Zuckerman Jesse, Coburn Natalie, Callum Jeannie, Mahar Alyson L, Lin Yulia, Turgeon Alexis F, McLeod Robin, Pearsall Emily, Martel Guillaume, Hallet Julie
Division of General Surgery, Department of Surgery, University of Toronto, Canada; Institute of Health Policy, Management, and Evaluation, University of Toronto, Canada.
Division of General Surgery, Department of Surgery, University of Toronto, Canada; Institute of Health Policy, Management, and Evaluation, University of Toronto, Canada; Division of General Surgery, Sunnybrook Health Sciences Centre, Toronto, Canada; Evaluative Clinical Sciences, Sunnybrook Research Institute, Toronto, Canada.
Surgery. 2023 Feb;173(2):392-400. doi: 10.1016/j.surg.2022.09.014. Epub 2022 Nov 3.
Patients undergoing gastrointestinal cancer surgery often receive packed red blood cell transfusions. Understanding practice variation is critical to support efforts working toward responsible transfusion use. We measured the extent and importance of variation in perioperative packed red blood cell transfusion use across physicians and hospitals among gastrointestinal cancer surgery patients.
We identified patients who underwent elective gastrointestinal cancer resection between 2007 and 2019 using linked administrative health data sets in Ontario, Canada. We used funnel plots to describe variation in transfusion use, adjusted for patient case mix. Hierarchical regression models quantified patient-level, between-physician, and between-hospital variation in transfusion use with R measures, variance partition coefficients, and median odds ratios.
Of 59,964 included patients (median age 69 years; 43.2% female; 75.8% colorectal resections), 18.0% received perioperative packed red blood cell transfusions. Funnel plots showed variation in transfusion use among physicians and hospitals.
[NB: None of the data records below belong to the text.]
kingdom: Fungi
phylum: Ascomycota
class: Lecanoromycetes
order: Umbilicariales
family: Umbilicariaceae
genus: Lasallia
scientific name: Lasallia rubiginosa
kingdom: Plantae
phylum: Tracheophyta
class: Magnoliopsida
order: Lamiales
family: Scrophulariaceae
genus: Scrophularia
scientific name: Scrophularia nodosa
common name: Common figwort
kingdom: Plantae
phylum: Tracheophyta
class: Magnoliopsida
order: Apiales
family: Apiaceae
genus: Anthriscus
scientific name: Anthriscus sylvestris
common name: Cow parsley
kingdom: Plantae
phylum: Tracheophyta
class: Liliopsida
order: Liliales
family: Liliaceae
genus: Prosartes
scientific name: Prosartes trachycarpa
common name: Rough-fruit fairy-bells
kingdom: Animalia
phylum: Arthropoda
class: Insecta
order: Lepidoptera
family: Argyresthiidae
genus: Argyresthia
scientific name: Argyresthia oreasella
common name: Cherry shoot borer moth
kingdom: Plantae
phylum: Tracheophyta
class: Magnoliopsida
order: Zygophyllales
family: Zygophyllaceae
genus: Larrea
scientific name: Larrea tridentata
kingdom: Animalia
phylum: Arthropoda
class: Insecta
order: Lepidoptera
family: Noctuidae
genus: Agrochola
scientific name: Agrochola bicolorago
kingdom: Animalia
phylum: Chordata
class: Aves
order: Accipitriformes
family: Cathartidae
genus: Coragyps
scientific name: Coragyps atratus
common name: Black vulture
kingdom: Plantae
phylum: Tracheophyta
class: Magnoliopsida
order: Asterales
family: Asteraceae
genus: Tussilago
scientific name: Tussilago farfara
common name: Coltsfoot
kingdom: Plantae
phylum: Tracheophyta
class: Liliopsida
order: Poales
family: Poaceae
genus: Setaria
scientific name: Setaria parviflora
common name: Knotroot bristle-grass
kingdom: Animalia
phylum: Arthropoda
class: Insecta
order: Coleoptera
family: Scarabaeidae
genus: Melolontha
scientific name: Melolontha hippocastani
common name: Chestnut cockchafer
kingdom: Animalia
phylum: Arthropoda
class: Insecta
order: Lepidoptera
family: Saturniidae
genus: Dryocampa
Patient characteristics, such as age, comorbidity, and procedure type, combined to explain 12.8% of the variation. After adjusting for case mix, systematic between-physician and between-hospital differences were responsible for 2.8% and 2.1% of the variation, respectively. This translated to an approximately 30% difference in the odds of transfusion for 2 similar patients treated by distinct physicians (median odds ratio: 1.35, 95% confidence interval 1.30-1.40) and hospitals (median odds ratio: 1.30, 95% confidence interval 1.23-1.42). We observed comparable effects across procedure-type subgroups.
Transfusion provision is highly driven by patient factors. Yet the impact of the treating physician and hospital on variation relative to other factors is important and reflects opportunities to target modifiable processes of care to standardize perioperative packed red blood cell transfusion practice.
接受胃肠道癌手术的患者常接受浓缩红细胞输血。了解实践差异对于支持合理输血使用的努力至关重要。我们测量了胃肠道癌手术患者中,医生和医院之间围手术期浓缩红细胞输血使用差异的程度和重要性。
我们利用加拿大安大略省的关联行政健康数据集,确定了2007年至2019年间接受择期胃肠道癌切除术的患者。我们使用漏斗图来描述输血使用情况的差异,并对患者病例组合进行了调整。分层回归模型用R测量值、方差分解系数和中位数优势比,对患者层面、医生之间以及医院之间输血使用的差异进行了量化。
纳入的59964例患者(中位年龄69岁;43.2%为女性;75.8%为结直肠癌切除术)中,18.0%接受了围手术期浓缩红细胞输血。漏斗图显示了医生和医院之间输血使用情况的差异。年龄、合并症和手术类型等患者特征共同解释了12.8%的差异。在调整病例组合后,医生之间和医院之间的系统性差异分别占差异的2.8%和2.1%。这意味着,由不同医生(中位数优势比:1.35,95%置信区间1.30 - 1.40)和医院(中位数优势比:1.30,95%置信区间1.23 - 1.42)治疗的2名相似患者,输血几率大约相差30%。我们在各手术类型亚组中观察到了类似的效果。
输血供应受患者因素的高度驱动。然而,相对于其他因素,主治医生和医院对差异的影响很重要,这反映出有机会针对可改变的护理流程,以规范围手术期浓缩红细胞输血实践。